Cette citation continue la pensée exprimée par Lacan dans le Séminaire de
l’éthique, par rapport à ses buts moraux :
« … la terminaison de l’analyse… qui prépare à devenir analyste, ne doit-elle
pas à son terme affronter celui qui la subit à la réalité de la condition humaine ? C’est
proprement ce que Freud, parlant de l’angoisse, a désigné comme le fond où se produit
son signal, à savoir le Hilflosigkeit,la détresse, où l’homme dans ce rapport à lui-même
qui est sa propre mort… il n’a à attendre l’aide de personne ».
Que se passe-t-il avec les objets a au cours d’une analyse ? Dans les détours
successifs, si l’analyse donne lieu à un mouvement chez le sujet, ils deviendront la cause
du désir, et ils permettront que la pulsion dessine leur contour ; ils seront vidés de
jouissance, l’analyste sera semblant d’a, et à un moment fulgurant, dans la traversée du
fantasme, ils révéleront leur visage réel.
Cette rencontre avec le Réel est le déclencheur de l’angoisse de la fin de
l’analyse, liée à l’opération qui permettra que le désir de l’analyste advienne.
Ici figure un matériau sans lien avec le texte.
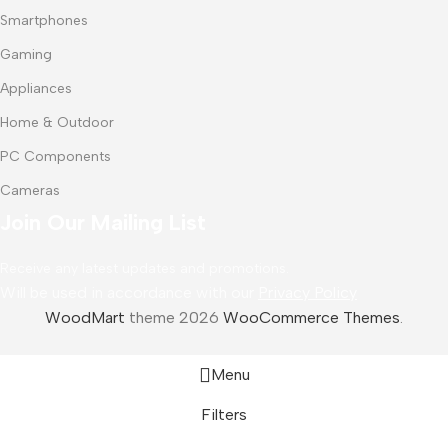
Smartphones
Gaming
Appliances
Home & Outdoor
PC Components
Cameras
Join Our Mailing List
Receive any latest updates and promotions.
Will be used in accordance with our
Privacy Policy
WoodMart
theme 2026
WooCommerce Themes
.
Menu
Filters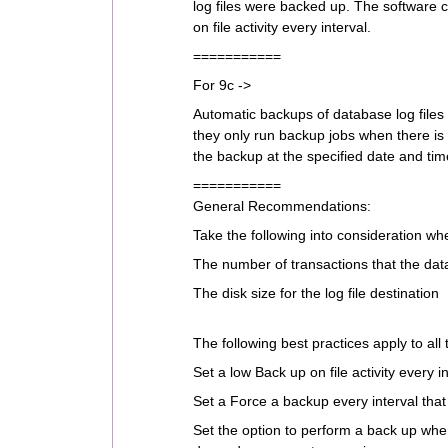
log files were backed up. The software c
on file activity every interval.
===========
For 9c ->
Automatic backups of database log files
they only run backup jobs when there is
the backup at the specified date and tim
===========
General Recommendations:
Take the following into consideration w
The number of transactions that the da
The disk size for the log file destination
The following best practices apply to all
Set a low Back up on file activity every 
Set a Force a backup every interval that
Set the option to perform a back up when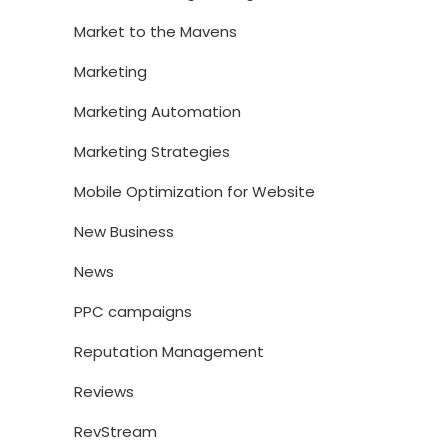
Market to the Mavens
Marketing
Marketing Automation
Marketing Strategies
Mobile Optimization for Website
New Business
News
PPC campaigns
Reputation Management
Reviews
RevStream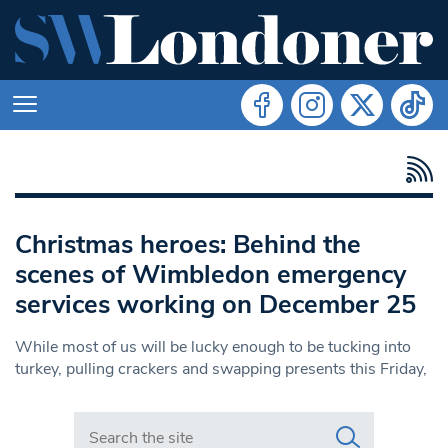
Christmas heroes: Behind the
scenes of Wimbledon emergency
services working on December 25
While most of us will be lucky enough to be tucking into
turkey, pulling crackers and swapping presents this Friday,
Search in https://www.swlondoner.co.uk/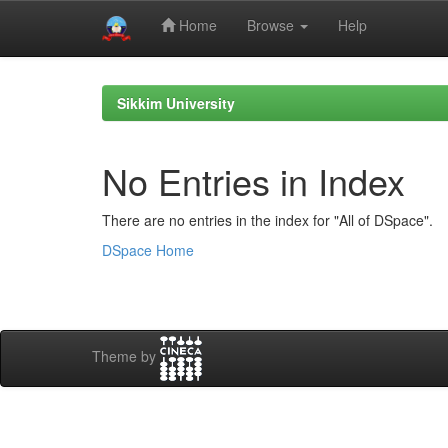
Home
Browse
Help
Skip
navigation
Sikkim University
No Entries in Index
There are no entries in the index for "All of DSpace".
DSpace Home
Theme by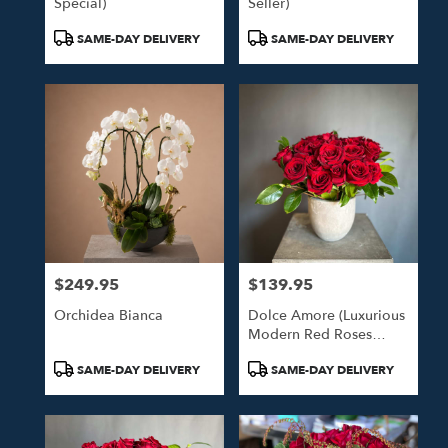
Special)
Seller)
Product
Product
SAME-DAY DELIVERY
SAME-DAY DELIVERY
Tags:
Tags:
$249.95
$139.95
Price:
Price:
Orchidea Bianca
Dolce Amore (Luxurious
Modern Red Roses
Arrangement)
Product
Product
SAME-DAY DELIVERY
SAME-DAY DELIVERY
Tags:
Tags: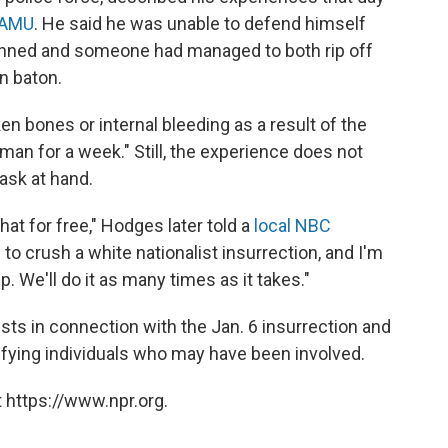
WAMU
. He said he was unable to defend himself
pinned and someone had managed to both rip off
n baton.
n bones or internal bleeding as a result of the
 man for a week." Still, the experience does not
ask at hand.
that for free," Hodges later told a
local NBC
 to crush a white nationalist insurrection, and I'm
lp. We'll do it as many times as it takes."
sts in connection with the Jan. 6 insurrection and
ifying individuals who may have been involved.
 https://www.npr.org.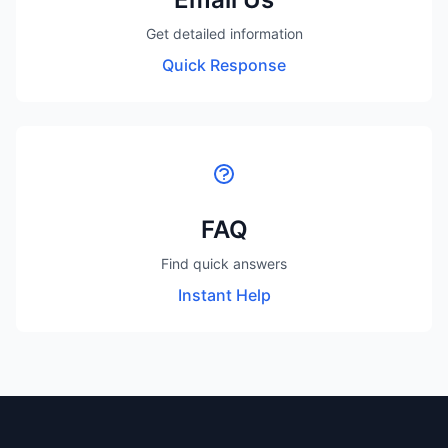
Get detailed information
Quick Response
FAQ
Find quick answers
Instant Help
C’est une angoisse qui est celle qui précède le moment fulgurant de la passe, et
qui annonce, qui avance le vide, la détresse la plus radicale et absolue, moment où
l’expérience de l’extrême solitude devant la mort est vécue.
Cette expérience de la subjectivation de la propre mort libère une jouissance et la
rend disponible pour l’accès à la célébration de la vie.